How can the girl-child defend her rights especially when violated by her parents or guardian?
That is exactly why we are bringing the message to the parents. We are educating parents on the dangers and disadvantages of early marriage because when the parents are well informed about this it will help them guide their children to the responsibilities ahead of them.
It is the parents that give out these girls in marriage and we are not resting in educating them to help the children’s future, while we educate the girls on what their rights are. Most importantly, we let the parents know it is their responsibility to ensure these children’s rights are respected.
Many other organisations like yours are doing this same advocacy but the problem persists, why?
We are getting this wrong because the two things that bind us are religion and culture. Religion doesn’t talk and preach about sex because the leaders feels that doing that will teach children what they are not supposed to know and thereby encourage children to have sex but the society today is not like that.
If you don’t teach these children sex education there are various ways for people to get them to get information and it is high time our parents know that with this era of technology the children are learning and seeing a lot.
There is a popular story of a woman who told her daughter not to let anyone see her pants because if anyone does she will get pregnant and this made the girl scared. So, while returning from school with friends they usually climb mango trees to pluck some mango while others will be down waiting to pick them. Since she didn’t want anybody to see her pant and get her pregnant as she was told she pulled her pant and put it in her bag before climbing the tree.

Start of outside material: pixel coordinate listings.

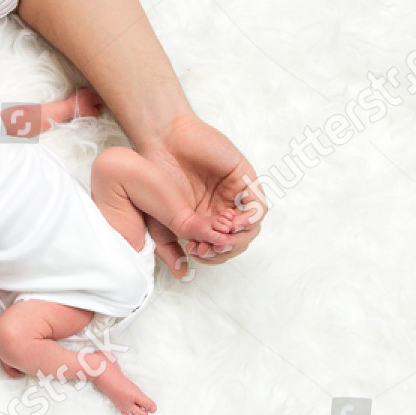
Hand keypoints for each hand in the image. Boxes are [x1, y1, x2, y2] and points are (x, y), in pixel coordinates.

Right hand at [137, 115, 262, 276]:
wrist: (162, 142)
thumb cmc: (156, 175)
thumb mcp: (158, 219)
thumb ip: (169, 246)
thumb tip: (181, 272)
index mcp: (203, 222)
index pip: (218, 249)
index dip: (211, 257)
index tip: (195, 252)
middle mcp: (221, 211)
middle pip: (237, 242)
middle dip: (225, 249)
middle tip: (208, 246)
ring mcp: (235, 196)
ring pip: (251, 229)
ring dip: (239, 237)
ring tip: (221, 236)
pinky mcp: (245, 180)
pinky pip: (259, 207)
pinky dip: (250, 218)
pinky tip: (234, 221)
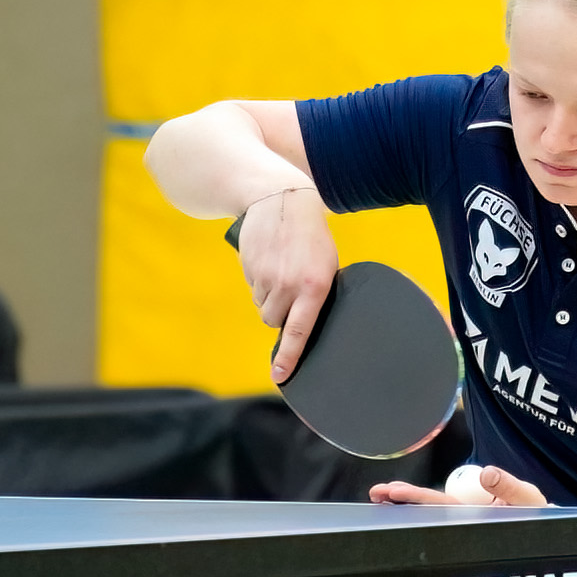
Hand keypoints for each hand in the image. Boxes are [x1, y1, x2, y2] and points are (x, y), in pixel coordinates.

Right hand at [234, 187, 336, 381]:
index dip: (289, 357)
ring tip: (282, 268)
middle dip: (279, 312)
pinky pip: (253, 288)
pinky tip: (270, 260)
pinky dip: (260, 281)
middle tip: (289, 289)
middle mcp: (289, 285)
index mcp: (315, 286)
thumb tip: (305, 324)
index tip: (279, 377)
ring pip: (262, 305)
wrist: (283, 199)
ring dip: (269, 295)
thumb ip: (317, 293)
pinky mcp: (250, 268)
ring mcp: (266, 277)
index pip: (299, 331)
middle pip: (273, 320)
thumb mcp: (327, 264)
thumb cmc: (312, 237)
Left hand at [369, 466, 548, 506]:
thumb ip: (509, 487)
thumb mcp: (529, 499)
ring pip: (433, 507)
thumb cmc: (537, 512)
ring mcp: (465, 513)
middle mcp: (465, 517)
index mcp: (475, 516)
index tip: (395, 492)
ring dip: (409, 500)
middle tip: (378, 493)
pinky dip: (425, 500)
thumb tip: (487, 473)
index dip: (417, 499)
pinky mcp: (469, 507)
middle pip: (429, 509)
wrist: (546, 521)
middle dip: (404, 500)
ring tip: (386, 494)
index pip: (441, 507)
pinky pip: (443, 503)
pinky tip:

Other parents have told their girl-child things like: ‘Don’t let any man touch you because you will get pregnant if they do”. This is wrong information and it is high time parents talked about the facts, hiding information has not helped the girls. So, we need to let them see the need to give children the right information.
What is your advice to Nigerians?
Our parents need to listen and pay more attention to the girl child because sometimes even biological uncles may come to the house and molest their child in their absence. There are cases where uncles will take their nephew out and rape them, and even when the girl tries to tell the parents they won’t believe her because she is a child or even when such cases get to the police station the parents may refuse to pursue it and the Police sometimes refuse to treat the incident as crime.
We have had cases of child molestation and sexual harassment that we have taken to the police and even human rights lawyers but the victim, a woman who works with us now, didn’t get favourable response and she had to move out and rent her own apartment. She is taking care of her children alone
This is part of why we decided to amplify this advocacy.
We went for a programme in Nasarawa state and after distributing what brought us there we met some of the inmates, young people who were denied their rights to take their medication as HIV patients and this is wrong.
Again, sometimes a girl-child will be abused and brought to the police station and while investigations was ongoing the family would stop the case and claiming it’s a family issue and they would like to settle out of the police station. This child has been violated by either her brother or father or uncle and you call it family issue what is the fate of that girl? It is discouraging working to ensure justice and same people who should appreciate that will be the ones to say, “we are no longer interested in the case.”
So, what is lasting solution?
Let our laws be effective on the issue of rape that when anybody is caught violating or molesting any woman the person should be prosecuted to the fullest extent of the law.
We have taken this message to the police, we have gone to the national assembly to create this awareness and demanded that the promise on health issues be met and I believe if this is carried out we will have a better society.
We are calling out the government to support in strengthening already existing laws by ensuring justice is served in cases of sexual violence on girls and women in particular but most importantly, we as individuals must do our part by reporting the issue first and allow the authorities to do their work.